Les dadaïstes avaient dès 1916 introduit le photomontage dans leurs pratiques artistiques, mécanisant ainsi un processus artistique et mettant en valeur le fragment dont on extrait une esthétique. Raoul Hausman propose de magnifiques collages où les caractères sont entremêlés dans un assemblage dynamique. Kurt Schwitters, lui, nous offre une nouvelle perception de l’art en combinant photomontages et éléments du quotidien dans un résultat formel proche de l’abstraction. Mais ce que l’on obtient avec une adresse « broyée » par Shredder ne peut également nous empêcher de penser à l’action painting par la forme lyrique et abstraite que prend alors le site « victime ». Sur Shredder ce n’est pas vous l’artiste, celui qui vit la Toile, la remplit, la fait souffrir ; ce n’est pas vous qui témoignez à travers votre réalisation d’une profonde sensibilité. Le navigateur se prend pour un créateur. C’est un plasticien formaté et virtuel, capable de « créer » 24 heures sur 24h n’importe où et à partir de n’importe quoi !

Shredder relit les codes de la page et les interprète à sa façon. Le petit détail laissé en bas de l’écran devient l’élément majeur d’une toile virtuelle abstraite. Chaque mot, chaque signe est multiplié, combiné, et tout se superposent sans limite, seuls les liens hypertextes conservent leur propriété.

Bien sûr, Shredder impose son style, ou plutôt de son auteur américain, Mark Napier : multiplication des images, changement de taille des caractères, mise à jour de certaines parties du code source. On ne peut oublier les artistes Hains et Villeglé qui mettaient en valeur dans les affiches lacérées, abîmées, déchirées, leur poésie visuelle d’un quotidien urbain. Léo Malet, écrivain surréaliste, proposait en 1938 « d’arracher sur place une affiche de manière à faire apparaître fragmentairement celle (ou celles) qu’elle recouvre et à spéculer sur la vertu dépaysante ou égarante de l’ensemble obtenu ». Shredder semble suivre cette proposition à la lettre en offrant une appropriation des mass média assez étonnante, proche des pop artistes dans la démultiplication des signes et des Nouveaux réalistes dans cette appropriation du quotidien. L’automatisation de la création n’est pas nouvelle, Tinguely proposait au début des années 60 des machines à dessiner.

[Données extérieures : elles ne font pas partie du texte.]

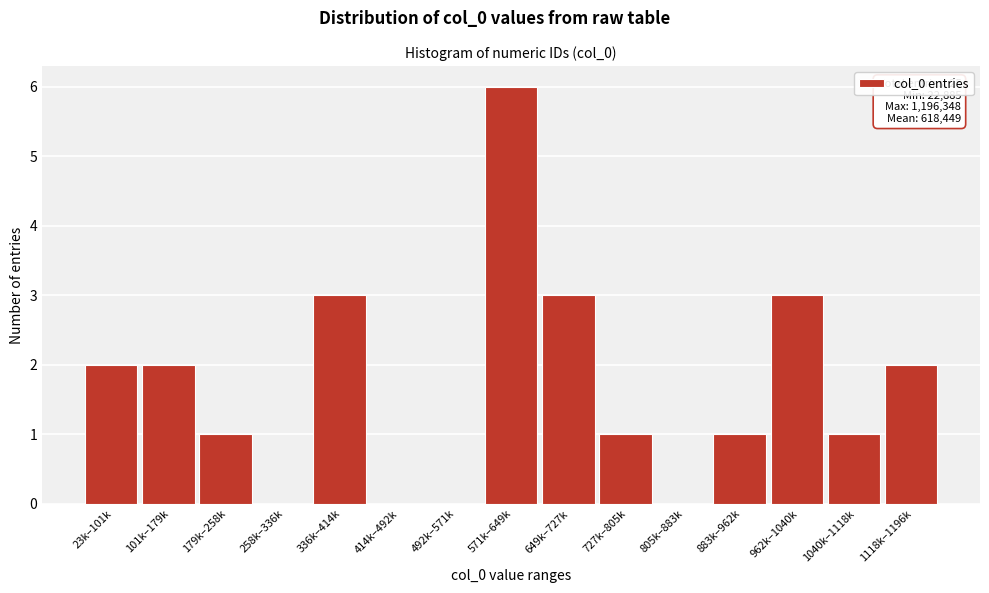

Reading left to right, extract all data points from this chart.

23k–101k=2	101k–179k=2	179k–258k=1	258k–336k=0	336k–414k=3	414k–492k=0	492k–571k=0	571k–649k=6	649k–727k=3	727k–805k=1	805k–883k=0	883k–962k=1	962k–1040k=3	1040k–1118k=1	1118k–1196k=2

Shredder englobe finalement toutes ces propositions ; art de détournement, de dérision. Dans un monde virtuel ou le e-business devrait changer nos vies, surfer de manière abstraite nous permet aussi de nous repositionner vis à vis du réseau et de ses multiples possibilités. Rares sont les créations en ligne qui peuvent prétendre à autant d’universalité, en se jouant des cultures et des langues.